Dengan laporan media pemerintah Tiongkok dan postingan media sosial yang berisi informasi yang menekankan dampak negatif pelepasan air Fukushima terhadap lingkungan laut dan tubuh manusia, industri makanan lokal juga menyatakan kekhawatirannya mengenai prospek bisnis yang terkait dengan masakan tradisional Jepang “washoku”.
Seorang pedagang ikan di pasar Beijing mengatakan pada hari Jumat bahwa perusahaan tersebut sebagian besar membeli tuna budidaya dari Prefektur Nagasaki di barat daya Jepang, sebagian karena teknologi pertanian negara tetangga yang canggih dan pasokan yang stabil, namun kini harus menjajaki sumber lain seperti Australia, Selandia Baru, dan Spanyol.
Namun, rasa dan tekstur tuna dari negara lain “sangat berbeda” dengan tuna impor Jepang dan “tidak mungkin untuk menggantikannya,” kata dealer tersebut.
Seorang pekerja perempuan di sebuah pengecer yang menjual sake dan bumbu Jepang mengatakan dia khawatir tidak ada orang yang mau mengonsumsi makanan Jepang di Tiongkok.
Tadashi Sasaki, yang mengepalai kantor Nagasaki di Shanghai, menyesali larangan impor total yang diterapkan Tiongkok, dengan mengatakan makanan laut adalah barang ekspor andalan prefektur tersebut.
Ada sekitar 80.000 restoran Jepang di Tiongkok, menurut media Tiongkok.
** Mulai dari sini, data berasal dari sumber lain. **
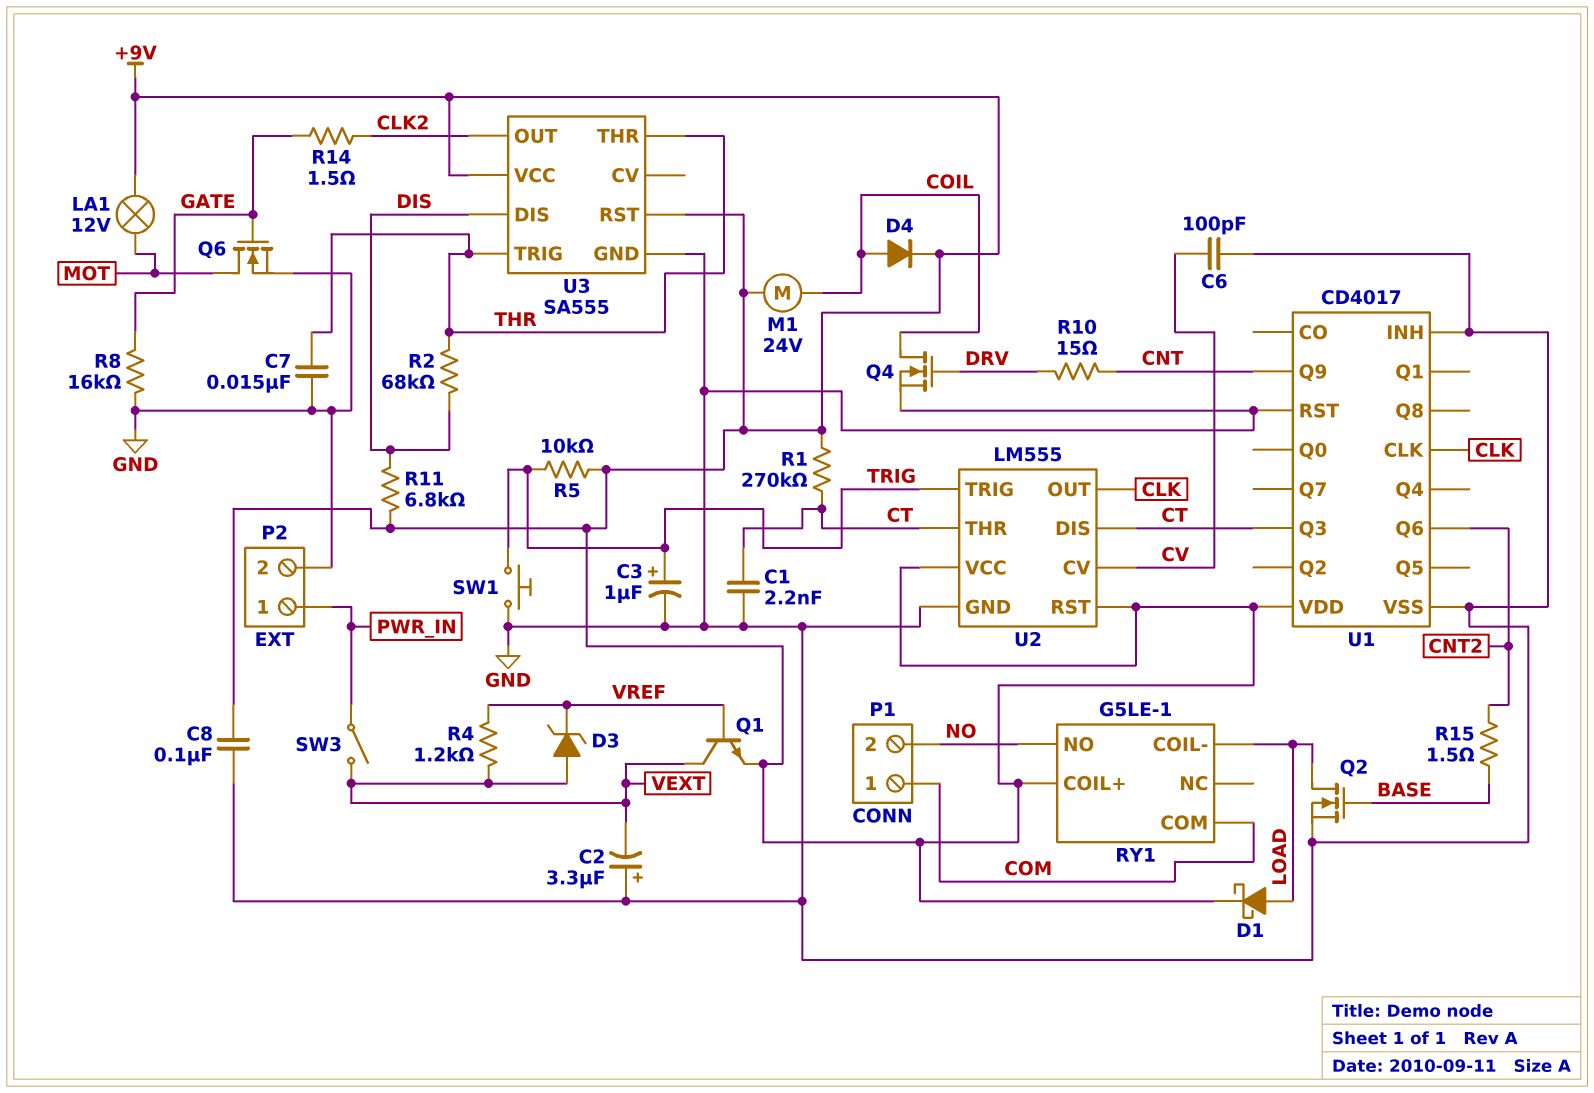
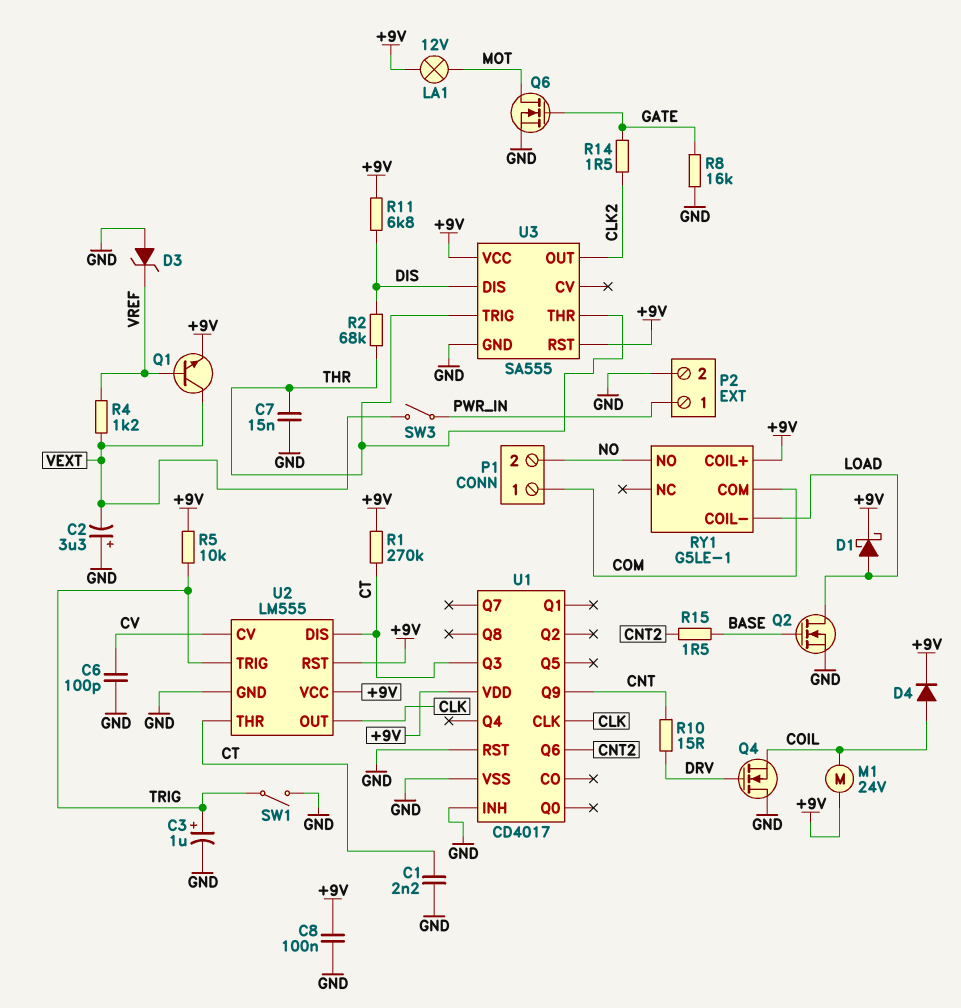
D3: zener (A VEXT, K VREF) -> zener (A GND, K VREF)
Q4: NMOS (G DRV, D COIL, S GND) -> NMOS (G DRV, D GND, S COIL)
SW1: button (GND, TRIG) -> switch (GND, TRIG)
Pada tahun 2022, Tiongkok menduduki puncak daftar tujuan ekspor produk pertanian, perikanan, dan kehutanan Jepang, dengan jumlah pengiriman ke negara tersebut mencapai 278,2 miliar yen, naik lebih dari lima kali lipat dibandingkan tahun 2013. Ekspor makanan laut menyumbang sekitar 30 persen dari total, menurut data pemerintah Jepang.